_Texto em estudo_
A cidade parecia calma então. Mas ontem como hoje... só parecia... Grupos políticos locais conspiravam uns contra os outros. O governador Francisco Lacerda de Aguiar, o Chiquinho, era alvo da família Monteiro Lindenberg, agora dona do jornal A Gazeta. Eles acusavam o chefe do executivo de ser corrupto, ladrão - um velho expediente -, embora quem tivesse o apelido de "Papa Terra" fosse o senador Carlos Fernando Monteiro Lindenberg... A campanha só faria crescer até o dia em que, sentindo que seria cassado, o governador abreviaria seu suplicio e renunciaria ao mandato, voltando para sua fazenda no interior do Estado. O melhor caminho.

Era um clima pesado que a garotada do futebol não conhecia enquanto jogava bola em seu microcosmo da Rua Francisco Araújo, na quase inocente Cidade Ata. Quase, porque nas casas o reacionarismo travestido de conservadorismo iniciava seu movimento de apoio à ditadura, apontando os dedos para aqueles dos quais não gostava. O começo de um movimento dito de cunho político, mas que escondia por trás de suas vestes o ódio ao próximo e a vontade de lucrar com a nova situação política, a ditadura.  Ontem como hoje...

_Itens listados em um conjunto de dados_
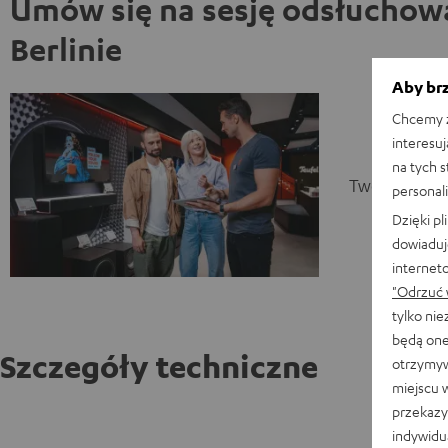
Umów się na sesję odsłuchow
Berlinie
Aby brz
Chcemy z
interesuj
na tych 
Twoja sesja 
personali
Dzięki p
dowiaduj
internet
"Odrzuć 
tylko ni
będą one
Szczegóły techniczne
otrzymyw
miejscu 
przekazy
TEUFEL
indywidu
Porcela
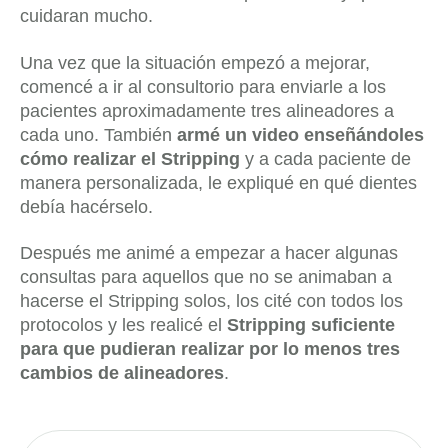
cuidaran mucho.
Una vez que la situación empezó a mejorar,
comencé a ir al consultorio para enviarle a los
pacientes aproximadamente tres alineadores a
cada uno. También
armé un video enseñándoles
cómo realizar el Stripping
y a cada paciente de
manera personalizada, le expliqué en qué dientes
debía hacérselo.
Después me animé a empezar a hacer algunas
consultas para aquellos que no se animaban a
hacerse el Stripping solos, los cité con todos los
protocolos y les realicé el
Stripping suficiente
para que pudieran realizar por lo menos tres
cambios de alineadores
.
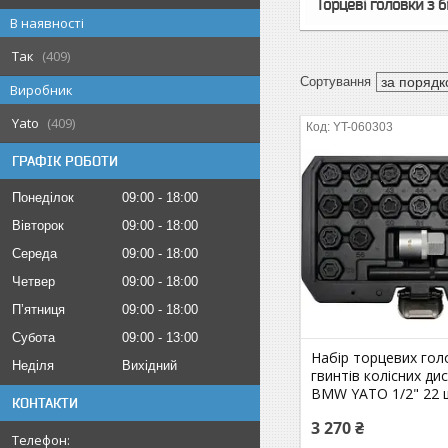
Торцеві головки з б
В наявності
Так
409
Виробник
Yato
409
YT-060303
ГРАФІК РОБОТИ
Понеділок
09:00
18:00
Вівторок
09:00
18:00
Середа
09:00
18:00
Четвер
09:00
18:00
Пʼятниця
09:00
18:00
Субота
09:00
13:00
Набір торцевих гол
Неділя
Вихідний
гвинтів колісних ди
BMW YATO 1/2" 22 
КОНТАКТИ
3 270 ₴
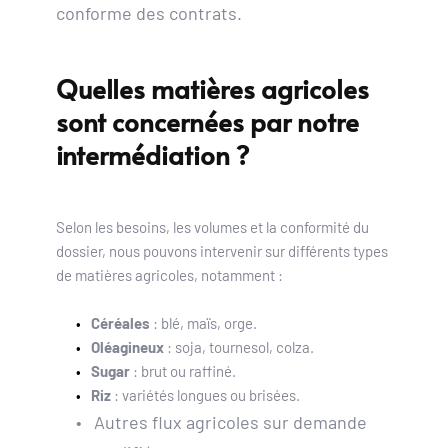
conforme des contrats. 
Quelles matières agricoles 
sont concernées par notre 
intermédiation ?
Selon les besoins, les volumes et la conformité du 
dossier, nous pouvons intervenir sur différents types 
de matières agricoles, notamment :
Céréales
 : blé, maïs, orge.
Oléagineux
 : soja, tournesol, colza.
Sugar
 : brut ou raffiné.
Riz
 : variétés longues ou brisées.
Autres flux agricoles sur demande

_Instruções das tarefas_
• a. Reescreva o texto em estudo desde "Era um clima" até "ditadura.  Ontem como hoje...", inclusive, substituindo "garotada" por "meninada".
• b. Dê continuidade ao texto em estudo, sobre o clima político da cidade, a partir do ponto em que ele termina.

_Respostas dos exercícios_
• a.
Era um clima pesado que a meninada do futebol não conhecia enquanto jogava bola em seu microcosmo da Rua Francisco Araújo, na quase inocente Cidade Ata. Quase, porque nas casas o reacionarismo travestido de conservadorismo iniciava seu movimento de apoio à ditadura, apontando os dedos para aqueles dos quais não gostava. O começo de um movimento dito de cunho político, mas que escondia por trás de suas vestes o ódio ao próximo e a vontade de lucrar com a nova situação política, a ditadura.  Ontem como hoje...

• b.
Nas redações de jornais isso era visível. Temeroso de que o jornalista Darly Santos, o Michey, titular de uma coluna de esportes no jornal A Gazeta viesse a ser preso - isso antes do episódio da ida dele ao quartel do Exército em Vila Velha -, o também jornalista e colunista social Hélio Dórea o chamou à sua sala. Darly foi. Hélio então jogou sobre a mesa um molho de chaves e disse: "São as chaves da minha casa em Guarapari, na Praia das Virtudes. Vá para lá e fique quieto até a tempestade passar". Incrédulo o velho Darly . disse: "Mas eu posso ser preso lá!". O colunista, por detrás de sua máquina de escrever, sorriu e disse: "A Polícia não vai procurar comunista na casa de Hélio Dórea!"

Desde aquela época ele era gente muito bacana!

30 de março de 2024

Faz 60 anos... (6)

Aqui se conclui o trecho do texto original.